A Response to Frédéric Mégret by Philip Alston

A Response to Frédéric Mégret by Philip Alston

[Philip Alston responds to Frédéric Mégret’s comments on Alston’s recently published article, Hobbling the Monitors: Should U.N. Human Rights Monitors be Accountable?. This post is part of the Second Harvard International Law Journal/Opinio Juris Symposium.]

I am grateful to Frédéric Mégret for his very thoughtful comments on my article. Fred’s own excellent work on the accountability of “International Prosecutors: Accountability and Ethics” (available at ) is one of the few sustained and probing analyses of the difficult topic of the accountability of those playing a crucial role in what might be termed the international justice sector.

At the end of the day, there is not a lot on which we disagree. The great majority of Special Rapporteurs strongly resisted the notion of a formal accountability mechanism beyond the internal and self-administered arrangements that they set up for themselves under the threat of more demanding measures being suggested by governments. It is therefore noteworthy that Fred takes the idea that there should be some mechanism more or less for granted. I think this is correct, but again as he notes, the challenge is to get the correct institutional mix, or to put it another way to include enough checks and balances so as to ensure that neither side can easily manipulate or abuse any procedure that is established.

I agree that the issue of the legitimacy of Special Rapporteurs underlies much of the debate. If it is accepted, as I argue, that they are in a position to exercise considerable influence or even power in certain circumstances, then it becomes crucial that they can justify their positions in ways that go beyond merely asserting that they were appointed by the Human Rights Council and that their legitimacy flows automatically from that point. In reality, the Council is generally very leery of giving its independent experts significant powers, which explains in part why there are potentially quite a few disputes. States prefer to ‘play safe’ as they see it, by agreeing to relatively vague and open-ended mandates, and then doing their best to encourage the experts to interpret the resulting language in a cautious and undemanding way. The experts rarely respond in such a manner and the result is a range of disagreements as to the appropriate limits.

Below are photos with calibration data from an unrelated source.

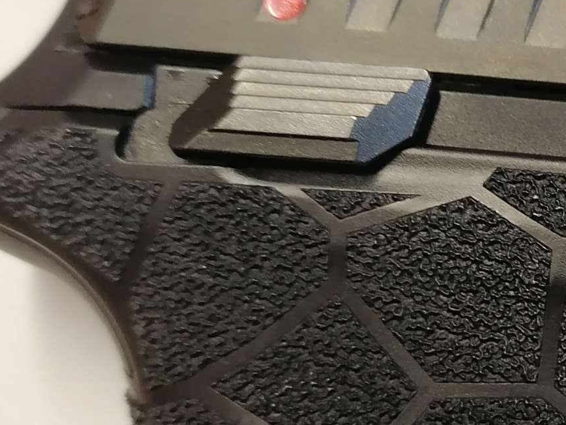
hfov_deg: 22.6
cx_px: 635
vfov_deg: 18.2
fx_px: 1325
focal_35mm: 81
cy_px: 246
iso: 320
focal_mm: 5.3
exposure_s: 1/25
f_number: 1.8
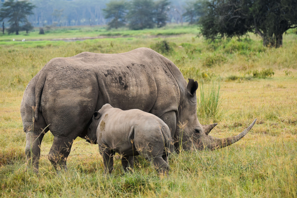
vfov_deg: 8.3
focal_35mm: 165
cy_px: 99
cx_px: 148
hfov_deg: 12.5
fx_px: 1361
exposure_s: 1/250
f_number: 5.6
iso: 200
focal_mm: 110
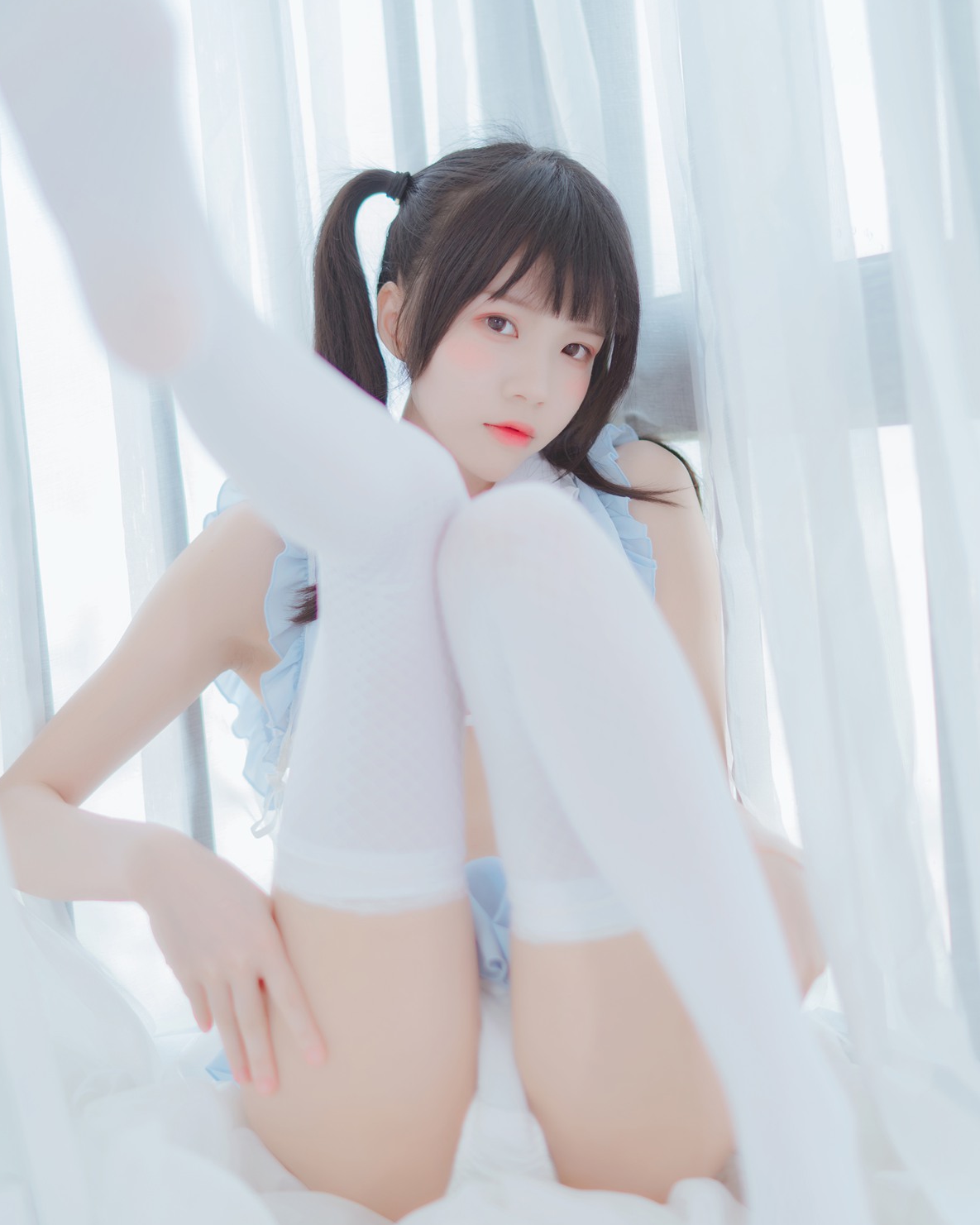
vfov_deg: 33.0
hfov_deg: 26.7
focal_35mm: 57
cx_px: 485
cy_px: 617
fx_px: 2066
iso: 100
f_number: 1.4
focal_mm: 50
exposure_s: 1/250
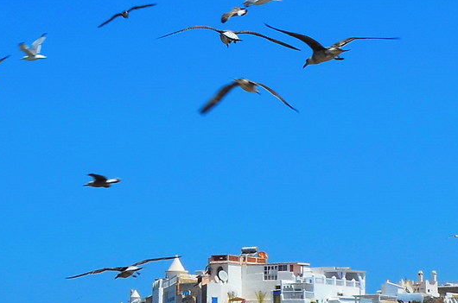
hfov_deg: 12.6
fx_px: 2069
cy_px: -91
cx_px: 186
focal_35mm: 163
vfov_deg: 8.3
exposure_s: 1/100
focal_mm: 24
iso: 200
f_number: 11
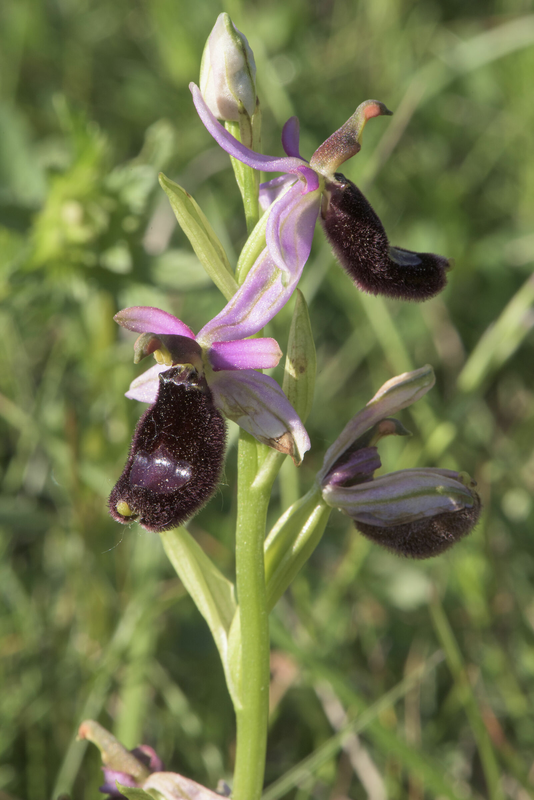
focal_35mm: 105
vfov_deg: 19.4
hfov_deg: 13.1
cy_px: 400
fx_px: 2334
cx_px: 267
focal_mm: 105
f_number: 22
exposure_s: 1/80
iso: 400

Fred suggests several possible sources of legitimacy which neither he nor I think do the job adequately. They include the notion that legitimacy stems from the individual’s expertise and standing, or that it is their deep commitment to human rights that renders them legitimate. In reality these factors are inevitably relevant but they are certainly not enough. Nor, in my view, is it sufficient to argue that they are legitimate merely because they are on the side of the rights holders, although that too is an important consideration.

That gets us back to accountability as a means of reinforcing legitimacy derived from a variety of other factors. Fred suggests that I place too much emphasis on the formal manifestations of such accountability vis-à-vis states and not enough on the need to be accountable to the most important stakeholders of all – those whose rights have been violated. My response is twofold. First, formal accountability mechanisms in the Council context can be used by civil society and ultimately by the affected individuals themselves, so that it is not only an accounting towards governments that is being exacted. Second, Special Rapporteurs are in practice held to account by the victims of violations in the sense that their reports amount to very little unless they resonate on the ground with those affected. In this sense, the ultimate accountability mechanism is the credibility that a given rapporteur enjoys with the relevant constituencies. Those who are doing their jobs badly, or in a way that ignores the real interests of those whose rights are being violated, will quickly lose their credibility. That means that their reports will not be taken seriously, their access will not be particularly good, the media will not give the reporting the sort of coverage desired, and the overall range of constituents will cease to take the mandate-holder very seriously. That ultimate form of accountability is powerful, but I argue that it is still not enough and that in due course attention will have to be given to establishing a balanced and nuanced mechanism to enable rapporteurs to defend themselves effectively against the many allegations to which they are exposed, very often, but not always, unfairly.